We’ve found one major source of lag in our program but now let’s look at the client logic. Recall how I highlighted the run() method in the client?

public void run()
{
    byte b[] = null ;
    while( true )
    {
       b = receiveThruUDP() ; 
       toSpeaker( b ) ;
    }        
}

This is another tight loop which is intended to be fast. It calls the receiveThruUDP() method on each iteration to receive bytes from the network into a byte array variable then pass them to the speaker.inside the receiveThruUDP() method we have the following:

    public static byte[] receiveThruUDP()
    {
       try
       {
          DatagramSocket sock = new DatagramSocket(PORT_TO_STREAM_TO); 
          byte soundpacket[] = new byte[1000];
          DatagramPacket datagram = new DatagramPacket( soundpacket , soundpacket.length , InetAddress.getByName( IP_TO_STREAM_TO ) , PORT_TO_STREAM_TO );
          sock.receive( datagram ); 
          sock.close();
          return datagram.getData(); // soundpacket
       }
       catch( Exception e )
       {
          System.out.println(" Unable to send soundpacket using UDP " );   
          return null;
       } 
 
    }

This method begins by creating a DatagramSocket. It then creates a byte array of 1000 bytes, and then goes on to create a DatagramPacket where it passes the empty sound packet byte array, it’s length, and the IP and port we are streaming to. Next it calls receive on the socket passing the empty datagram packet. The receive method will will the packet with the sound data that was sent from the server. Finally the method ends by calling close on the socket and returning the received data to the calling code. Again, the logic in the method is intended to be fast. However, based on our learnings from above we can probably identify some very similar inefficiencies in this method. Creating a socket establishes a bridge with your operating system and your network card, creating the sound packet array and the Datagram Packet each need to allocate memory, closing the socket destroys all of the communication bridge that was set up in the beginning, then the entire process is repeated on each iteration.

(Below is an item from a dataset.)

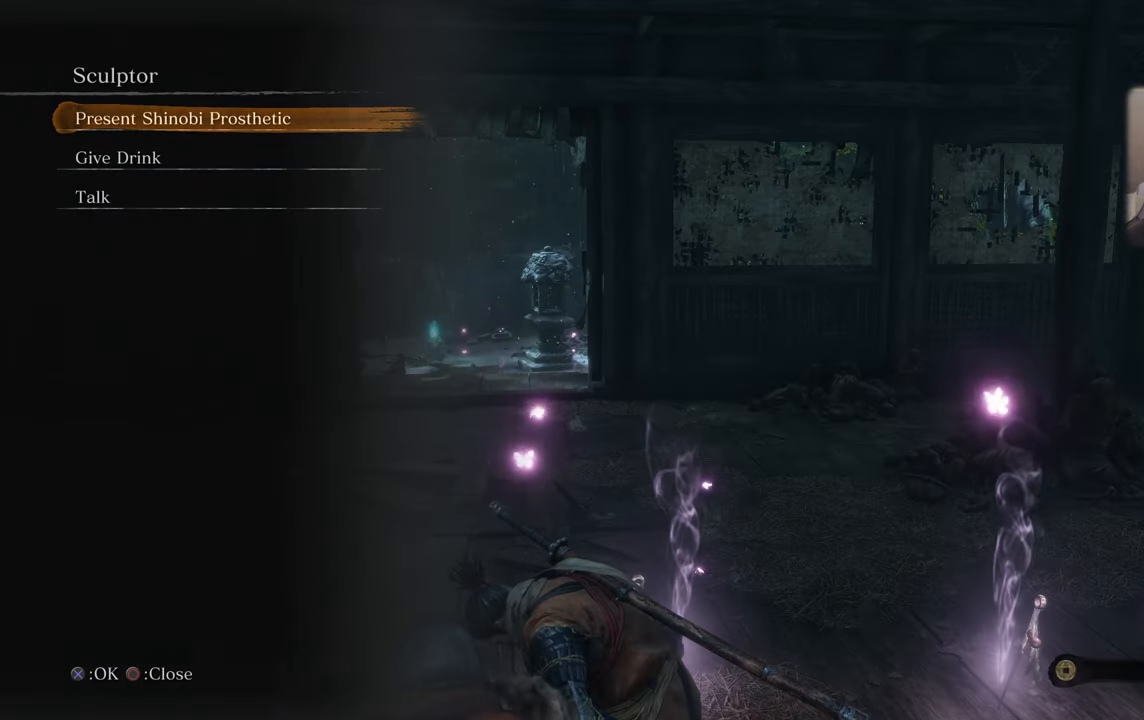
{"buttons": [], "left_stick": "center", "right_stick": "center", "events": [[216, "CIRCLE", "down"], [333, "CIRCLE", "up"]]}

How do we optimize these inefficiencies? The simplest thing would be to remove all calls to object construction from the inefficient methods. You also don’t want to call close in either the send or receive method. Instead you want to create the objects when the program starts and reuse these objects inside the send and receive methods. There are likely other inefficiencies in the program but these are, by far, the most critical. Like I said earlier, I was amazed the program ran and produced any audio at all as the logic is terribly inefficient. The fun part of the project was working incrementally through both the client and the server while running the app and hearing the incremental improvements real time. In other words, I was running both the client and the server and listening from the client. I would then make little small optimizations on either the client or server, recompile and re-run. The compile and run step happens quickly causing only a brief interruption in the audio. The result felt like I was massaging the sound into the correct shape… truly amazing!